È arrivata nel pomeriggio di ieri la sentenza di primo grado per Giuseppe Rendina, agricoltore 48enne di Trinitapoli, condannato all’ergastolo per il duplice omicidio premeditato di Gerardo e Pasquale Davide Cirillo, padre e figlio cerignolani di 58 e 27 anni, uccisi il 30 luglio 2022 nei pressi di un campo di carciofi al confine tra Cerignola e Zapponeta, che gestivano insieme all’imputato.
Secondo la ricostruzione accolta dai giudici della corte d’assise di Foggia, l’omicidio sarebbe maturato per motivi economici: Rendina avrebbe sparato per non restituire 20mila euro ricevuti in prestito da Gerardo Cirillo. Il verdetto è stato emesso dopo oltre quattro ore di camera di consiglio, al termine di un processo iniziato il 15 settembre 2023, interamente incentrato sulla valutazione della premeditazione e sulla pena, dal momento che l’imputato aveva confessato il delitto nel novembre 2022.
Condanne accessorie e risarcimenti
Oltre all’ergastolo, la corte ha disposto per Rendina un anno di isolamento diurno, tre anni di libertà vigilata al termine della pena e il risarcimento alle undici parti civili con una provvisionale complessiva di 760mila euro. La richiesta dell’ergastolo era stata avanzata dal pm Alessio Marangelli e dall’avvocato Michele Pierno, legale dei familiari delle vittime, che aveva richiesto due milioni di euro di risarcimento.
L’avvocato difensore dell’imputato ha già annunciato appello, ribadendo la richiesta di riconoscimento delle attenuanti generiche e l’esclusione della premeditazione.
Due delitti in quattro mesi con la stessa arma
Rendina è imputato anche in un secondo processo, tuttora in corso, per l’omicidio di Giuseppe Ciociola, agricoltore sessantenne di Zapponeta, ucciso l’11 marzo 2022 con un colpo di pistola.
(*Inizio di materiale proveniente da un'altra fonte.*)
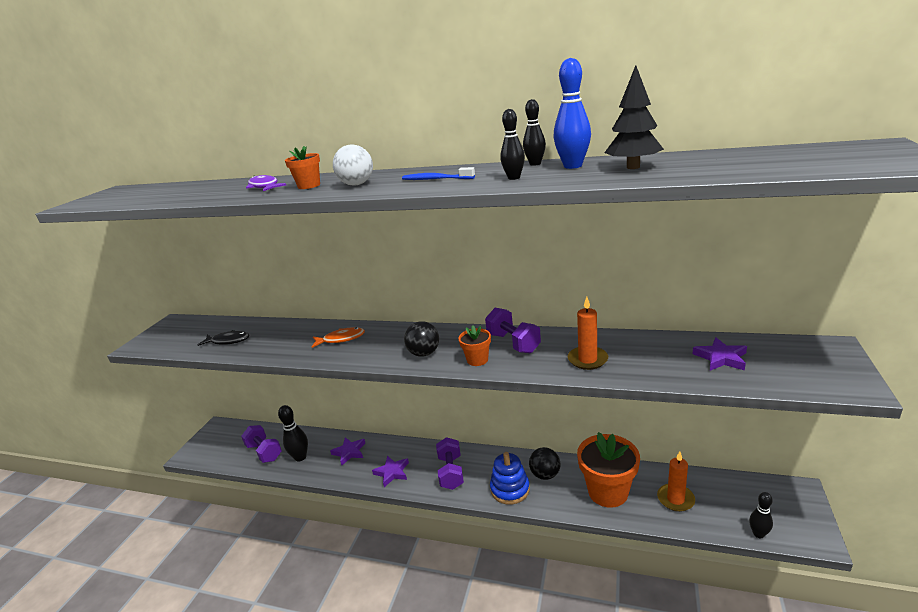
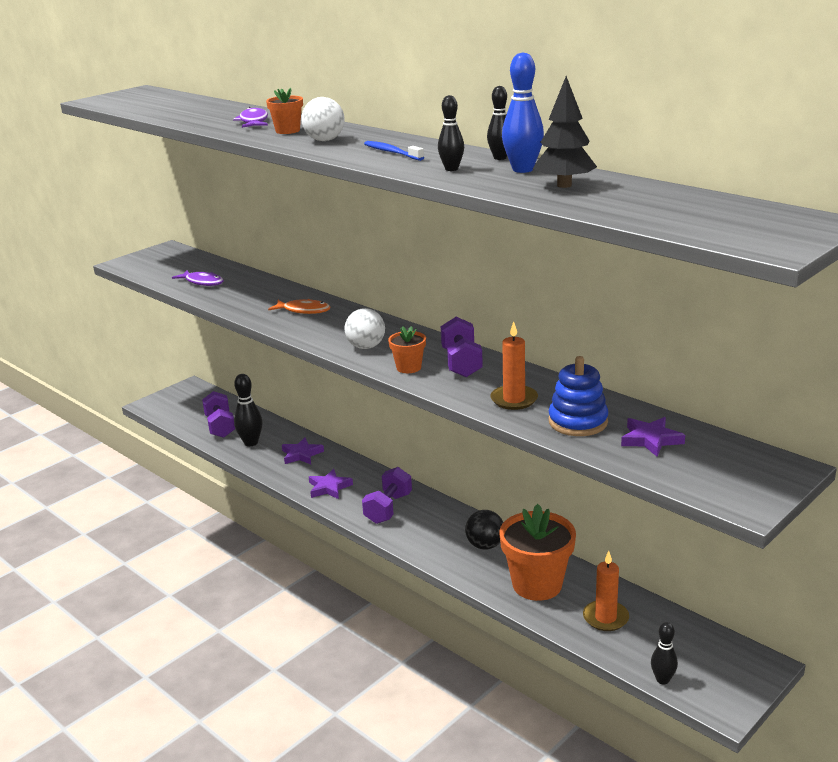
camera: 25 degrees right, 0 degrees up
(228, 341) = (202, 282): black fish -> purple fish
(424, 353) = (366, 347): black ball -> white ball
(510, 489) = (435, 545): blue stacking toy -> blue stacking toy (578, 422)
Secondo l’accusa, anche in quel caso il movente fu un prestito non restituito, stavolta da 60mila euro. Sarebbe stata la stessa arma, mai ritrovata, ad essere utilizzata in entrambi i delitti: le perizie balistiche sui bossoli avrebbero confermato la compatibilità.
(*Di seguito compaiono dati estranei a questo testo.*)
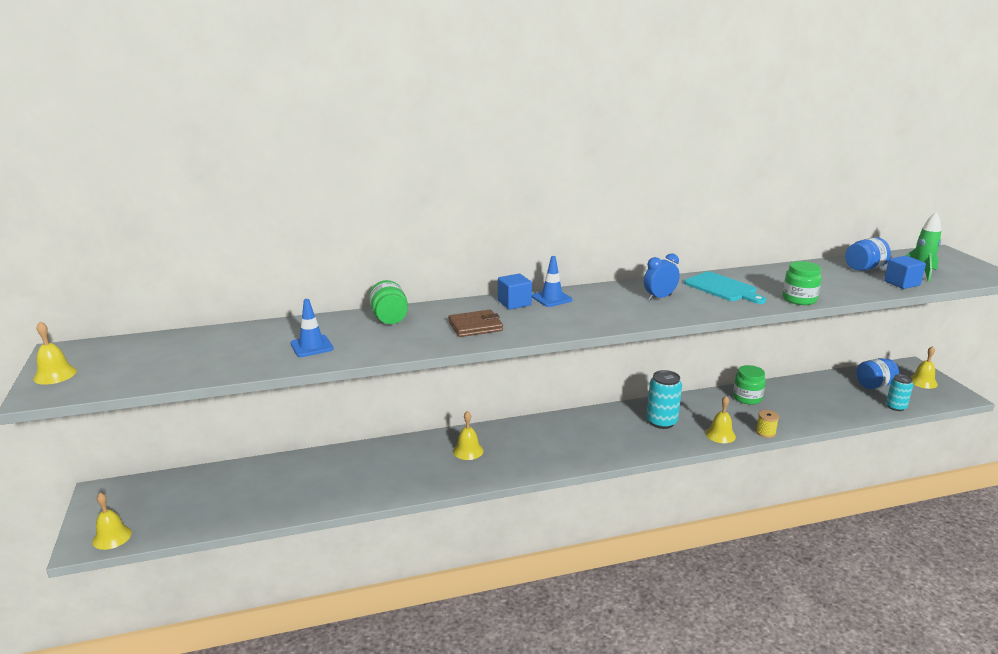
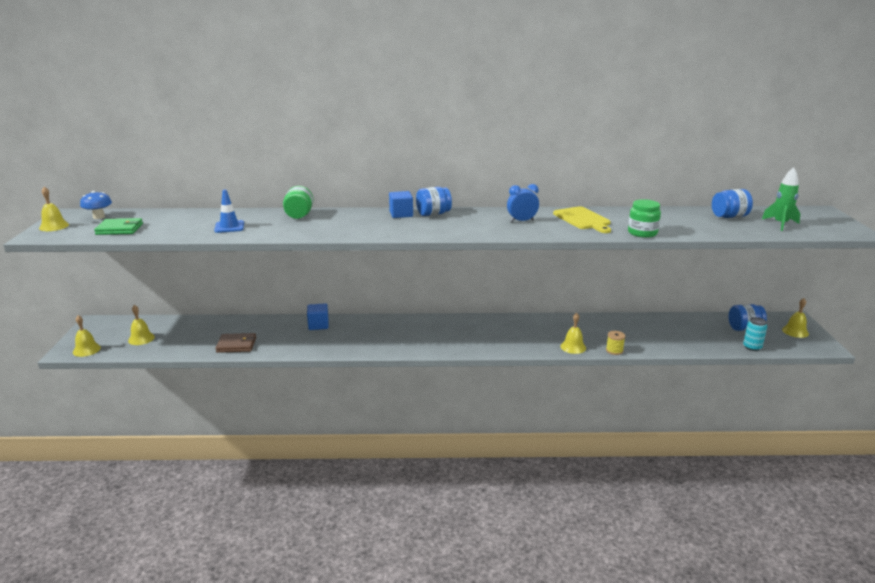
camera: 15 degrees right, 0 degrees up
(112, 351) = (99, 217): none -> blue mushroom
(158, 368) = (119, 229): none -> green wallet
(468, 451) = (360, 331): yellow bell -> yellow bell (141, 338)
(475, 326) = (357, 226): brown wallet -> brown wallet (236, 345)
(552, 298) = (433, 214): blue traffic cone -> blue jar
(661, 422) = (529, 332): turquoise can -> none
(722, 288) = (583, 219): turquoise cutting board -> yellow cutting board
(747, 398) = (617, 324): green jar -> none
(901, 283) = (752, 230): blue cube -> blue cube (318, 325)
Proprio in quanto indagato per l’omicidio Ciociola, Rendina era sotto intercettazione ambientale tramite il suo telefono: è grazie a queste registrazioni che, nell’estate 2022, fu possibile ascoltare in tempo reale i colpi esplosi contro i Cirillo. Una prova decisiva.
“Non dico niente a nessuno”: le implorazioni prima degli spari
I colpi esplosi contro Pasquale Davide Cirillo furono registrati nel primo pomeriggio del 30 luglio. Mezz’ora più tardi, la stessa sorte toccò al padre Gerardo, tornato sul posto per cercare il figlio. “Giuseppe, non dico niente a nessuno, noooo…”, avrebbe implorato l’uomo prima di essere colpito. I cadaveri furono rinvenuti il giorno successivo, nascosti sotto tubi d’irrigazione, dopo la denuncia di scomparsa da parte dei familiari.
La versione dell’imputato: “Ho avuto paura”
Durante il processo, Rendina ha ricostruito i fatti sostenendo di aver agito “per paura”, dopo essere stato minacciato da Gerardo Cirillo con una pistola, mentre il figlio gli avrebbe impedito di allontanarsi. “Sapevo che in campagna c’era una pistola nascosta, la presi e sparai a Davide. Poi arrivò il padre e sparai anche a lui. Infine rincorsi il figlio e lo colpii ancora”, ha dichiarato l’imputato in aula lo scorso 24 novembre.
“Ho perso la mia famiglia. Era meglio se mi facevo sparare io”, ha detto tra le lacrime.
La tesi dell’accusa: “Omicidio premeditato”
Per la procura e le parti civili, invece, si è trattato di un omicidio premeditato, commesso da un uomo che aveva già ucciso e che quel giorno aveva disdetto ogni altro impegno pur di restare solo con le vittime. La pistola, secondo l’accusa, era stata portata da casa, e le modalità del duplice delitto dimostrano piena consapevolezza e determinazione.
Con la sentenza di ieri si chiude il primo capitolo giudiziario di uno dei fatti di sangue più drammatici degli ultimi anni in Capitanata. Ora si attende l’esito del secondo processo per l’omicidio Ciociola. Anche in quel caso, a dominare è il sospetto di una scia di sangue legata ai soldi.